A new Bill before the Scottish Parliament will, if passed by MSPs, allow much stricter measures to be taken against those who allow their dogs to worry livestock.
The maximum penalty will increase to a £5,000 fine or imprisonment for six months.
SNP MSP Emma Harper, who was brought up on a farm in the south west of Scotland, has made the cause her own in recent years culminating in the publication this week (May 19) of the Livestock Worrying - Dogs (Protection of Livestock) (Amendment) (Scotland) Bill.
It will now pass to stage one scrutiny at Holyrood.

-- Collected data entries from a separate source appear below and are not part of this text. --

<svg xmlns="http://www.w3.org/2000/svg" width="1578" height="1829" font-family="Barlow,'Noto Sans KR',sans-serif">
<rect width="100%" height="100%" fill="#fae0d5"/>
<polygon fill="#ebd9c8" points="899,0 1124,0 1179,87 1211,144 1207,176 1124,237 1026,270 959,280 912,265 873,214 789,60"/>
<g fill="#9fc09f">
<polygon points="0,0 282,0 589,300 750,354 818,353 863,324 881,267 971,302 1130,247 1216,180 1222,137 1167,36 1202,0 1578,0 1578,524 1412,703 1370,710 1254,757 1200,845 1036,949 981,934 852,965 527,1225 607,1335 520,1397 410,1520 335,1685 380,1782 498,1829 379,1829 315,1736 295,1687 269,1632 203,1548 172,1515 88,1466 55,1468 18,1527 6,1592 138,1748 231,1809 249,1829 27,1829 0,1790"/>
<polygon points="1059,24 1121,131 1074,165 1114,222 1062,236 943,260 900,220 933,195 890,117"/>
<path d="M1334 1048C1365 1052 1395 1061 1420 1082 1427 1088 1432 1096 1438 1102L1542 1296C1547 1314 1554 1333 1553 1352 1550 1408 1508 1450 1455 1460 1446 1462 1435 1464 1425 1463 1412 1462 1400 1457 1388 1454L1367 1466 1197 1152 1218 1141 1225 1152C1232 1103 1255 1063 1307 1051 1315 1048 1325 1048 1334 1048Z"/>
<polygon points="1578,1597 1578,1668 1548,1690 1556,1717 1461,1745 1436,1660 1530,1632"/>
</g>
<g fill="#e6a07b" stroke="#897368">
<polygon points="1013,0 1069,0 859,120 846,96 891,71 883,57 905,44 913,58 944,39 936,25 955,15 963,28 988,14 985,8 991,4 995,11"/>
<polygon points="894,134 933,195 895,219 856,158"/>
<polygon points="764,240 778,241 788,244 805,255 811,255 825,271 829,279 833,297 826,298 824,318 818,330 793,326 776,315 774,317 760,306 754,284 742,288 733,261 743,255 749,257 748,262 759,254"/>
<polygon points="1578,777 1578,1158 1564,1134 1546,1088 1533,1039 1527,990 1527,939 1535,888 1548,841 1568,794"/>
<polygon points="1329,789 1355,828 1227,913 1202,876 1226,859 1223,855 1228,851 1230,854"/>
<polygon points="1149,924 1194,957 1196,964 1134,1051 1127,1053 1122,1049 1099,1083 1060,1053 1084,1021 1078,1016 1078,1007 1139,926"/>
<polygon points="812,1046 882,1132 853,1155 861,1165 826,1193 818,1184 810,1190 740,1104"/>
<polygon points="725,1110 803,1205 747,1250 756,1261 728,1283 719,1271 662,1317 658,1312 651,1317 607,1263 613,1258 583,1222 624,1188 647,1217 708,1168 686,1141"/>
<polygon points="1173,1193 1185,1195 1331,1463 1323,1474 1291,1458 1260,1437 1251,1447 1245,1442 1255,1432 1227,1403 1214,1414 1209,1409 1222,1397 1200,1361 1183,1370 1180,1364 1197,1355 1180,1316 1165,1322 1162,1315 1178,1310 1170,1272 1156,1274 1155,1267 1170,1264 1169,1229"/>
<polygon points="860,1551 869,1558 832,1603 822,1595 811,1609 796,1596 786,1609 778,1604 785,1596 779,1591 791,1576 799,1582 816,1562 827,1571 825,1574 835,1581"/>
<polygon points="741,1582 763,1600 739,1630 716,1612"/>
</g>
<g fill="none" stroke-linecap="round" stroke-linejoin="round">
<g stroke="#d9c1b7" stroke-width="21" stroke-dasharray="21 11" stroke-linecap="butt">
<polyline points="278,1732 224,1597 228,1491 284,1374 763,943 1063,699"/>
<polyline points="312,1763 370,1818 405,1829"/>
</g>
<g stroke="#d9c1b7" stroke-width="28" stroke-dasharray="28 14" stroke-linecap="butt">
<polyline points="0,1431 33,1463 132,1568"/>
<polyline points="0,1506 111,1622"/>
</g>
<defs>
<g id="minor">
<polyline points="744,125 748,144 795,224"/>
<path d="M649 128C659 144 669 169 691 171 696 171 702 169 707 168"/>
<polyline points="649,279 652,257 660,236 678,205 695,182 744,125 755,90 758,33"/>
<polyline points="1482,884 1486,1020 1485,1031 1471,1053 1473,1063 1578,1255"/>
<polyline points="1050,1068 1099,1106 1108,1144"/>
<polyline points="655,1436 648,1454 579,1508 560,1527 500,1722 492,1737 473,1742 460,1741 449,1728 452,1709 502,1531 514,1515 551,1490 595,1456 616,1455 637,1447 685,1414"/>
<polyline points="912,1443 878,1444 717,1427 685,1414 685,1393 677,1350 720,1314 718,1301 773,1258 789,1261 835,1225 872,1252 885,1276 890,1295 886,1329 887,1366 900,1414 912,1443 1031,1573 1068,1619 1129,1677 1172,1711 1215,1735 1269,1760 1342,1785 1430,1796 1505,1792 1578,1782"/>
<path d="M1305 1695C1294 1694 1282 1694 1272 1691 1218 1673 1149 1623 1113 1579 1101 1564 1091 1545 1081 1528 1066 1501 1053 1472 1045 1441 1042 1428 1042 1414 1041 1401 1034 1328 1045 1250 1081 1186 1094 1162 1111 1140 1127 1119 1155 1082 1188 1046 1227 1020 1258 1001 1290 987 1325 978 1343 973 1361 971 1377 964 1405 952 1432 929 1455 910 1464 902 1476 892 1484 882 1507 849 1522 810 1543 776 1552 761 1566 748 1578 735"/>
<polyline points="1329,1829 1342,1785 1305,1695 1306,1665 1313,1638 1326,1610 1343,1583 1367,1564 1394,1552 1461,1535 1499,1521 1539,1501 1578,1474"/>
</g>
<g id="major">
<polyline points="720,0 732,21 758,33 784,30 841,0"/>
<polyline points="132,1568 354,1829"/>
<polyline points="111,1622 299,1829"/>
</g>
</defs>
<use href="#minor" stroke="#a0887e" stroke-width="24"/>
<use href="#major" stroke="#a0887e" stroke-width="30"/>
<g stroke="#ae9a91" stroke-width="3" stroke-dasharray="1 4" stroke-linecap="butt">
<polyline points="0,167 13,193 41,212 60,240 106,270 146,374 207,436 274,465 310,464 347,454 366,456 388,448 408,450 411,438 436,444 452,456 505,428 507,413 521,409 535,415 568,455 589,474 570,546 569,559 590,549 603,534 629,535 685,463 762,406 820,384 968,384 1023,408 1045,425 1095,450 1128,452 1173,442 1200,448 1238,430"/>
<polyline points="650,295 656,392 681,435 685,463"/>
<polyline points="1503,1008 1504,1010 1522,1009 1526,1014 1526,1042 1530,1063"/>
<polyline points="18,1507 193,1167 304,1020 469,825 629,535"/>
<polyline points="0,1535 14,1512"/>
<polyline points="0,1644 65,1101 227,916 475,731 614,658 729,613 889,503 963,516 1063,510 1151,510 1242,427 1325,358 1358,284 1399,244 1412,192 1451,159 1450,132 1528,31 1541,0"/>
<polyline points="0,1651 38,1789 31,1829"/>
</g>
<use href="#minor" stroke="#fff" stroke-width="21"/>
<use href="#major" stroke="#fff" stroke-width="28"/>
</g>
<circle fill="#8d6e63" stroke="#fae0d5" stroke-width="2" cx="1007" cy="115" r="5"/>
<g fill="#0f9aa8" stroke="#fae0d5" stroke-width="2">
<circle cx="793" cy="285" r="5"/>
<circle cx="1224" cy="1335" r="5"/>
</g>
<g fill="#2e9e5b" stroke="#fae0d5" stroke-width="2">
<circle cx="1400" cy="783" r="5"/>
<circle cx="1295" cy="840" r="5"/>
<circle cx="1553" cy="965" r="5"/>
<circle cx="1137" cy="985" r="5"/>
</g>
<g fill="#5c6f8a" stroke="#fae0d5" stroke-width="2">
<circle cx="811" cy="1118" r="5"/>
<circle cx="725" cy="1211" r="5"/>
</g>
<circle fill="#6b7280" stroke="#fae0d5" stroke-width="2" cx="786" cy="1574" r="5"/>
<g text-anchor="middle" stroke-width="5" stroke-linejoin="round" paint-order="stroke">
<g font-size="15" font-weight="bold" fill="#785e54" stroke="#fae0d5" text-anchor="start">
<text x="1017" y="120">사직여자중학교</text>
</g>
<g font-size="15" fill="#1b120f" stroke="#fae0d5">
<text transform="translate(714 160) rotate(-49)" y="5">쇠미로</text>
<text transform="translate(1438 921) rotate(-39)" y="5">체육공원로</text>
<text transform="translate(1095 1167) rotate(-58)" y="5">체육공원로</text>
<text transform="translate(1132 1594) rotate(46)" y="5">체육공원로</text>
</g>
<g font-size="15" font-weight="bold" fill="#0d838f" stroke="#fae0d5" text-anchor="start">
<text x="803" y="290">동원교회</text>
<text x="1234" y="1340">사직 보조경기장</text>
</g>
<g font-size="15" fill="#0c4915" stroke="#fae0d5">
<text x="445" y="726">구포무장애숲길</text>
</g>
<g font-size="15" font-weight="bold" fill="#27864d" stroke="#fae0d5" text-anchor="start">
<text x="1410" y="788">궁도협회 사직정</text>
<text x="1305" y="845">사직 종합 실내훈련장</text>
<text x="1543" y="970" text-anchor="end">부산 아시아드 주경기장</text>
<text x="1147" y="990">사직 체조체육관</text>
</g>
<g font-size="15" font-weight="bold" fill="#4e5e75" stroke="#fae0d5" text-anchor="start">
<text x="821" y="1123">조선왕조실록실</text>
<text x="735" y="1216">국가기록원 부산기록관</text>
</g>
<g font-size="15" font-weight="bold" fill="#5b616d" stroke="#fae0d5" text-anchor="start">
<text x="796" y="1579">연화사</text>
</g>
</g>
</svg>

Apart from the increased penalties the new legislation will allows the courts to ban a convicted person from owning a dog or allowing their dog to go on agricultural land.
It will also give police greater powers to investigate and enforce livestock worrying offences.
Significantly this includes going onto land to identify a dog, seize it and collect evidence from it. Other organisations could be given similar powers.
The term ’livestock worrying’ will be extended to additional types of farmed animals beyond sheep.
The definition of ’worrying’ will be widened to include chasing, attacking and killing animals.
NFU Scotland president Andrew McCornick said: “Current penalty levels and associated legislation have not presented enough of a deterrent to prevent reckless dog owners from allowing their dogs to carry out livestock attacks.
"To address that, we welcome the publication of the draft Bill and the measures that it proposes. Because livestock worrying remains a considerable issue for our members, we view this Bill is a vital stepping stone in the fight to reduce this blight on the countryside.”
Mr McCornick went further proposing that the Bill could include measures to compensate farmers for losses incurred due to dog worrying.
Ms Harper said: “I am pleased, after almost two years of rigorous consultation, stakeholder engagement and a drafting process, that I have now formally introduced my Bill to the Scottish Parliament where it will shortly proceed to the three-stage legislative process before hopefully becoming law in Scotland."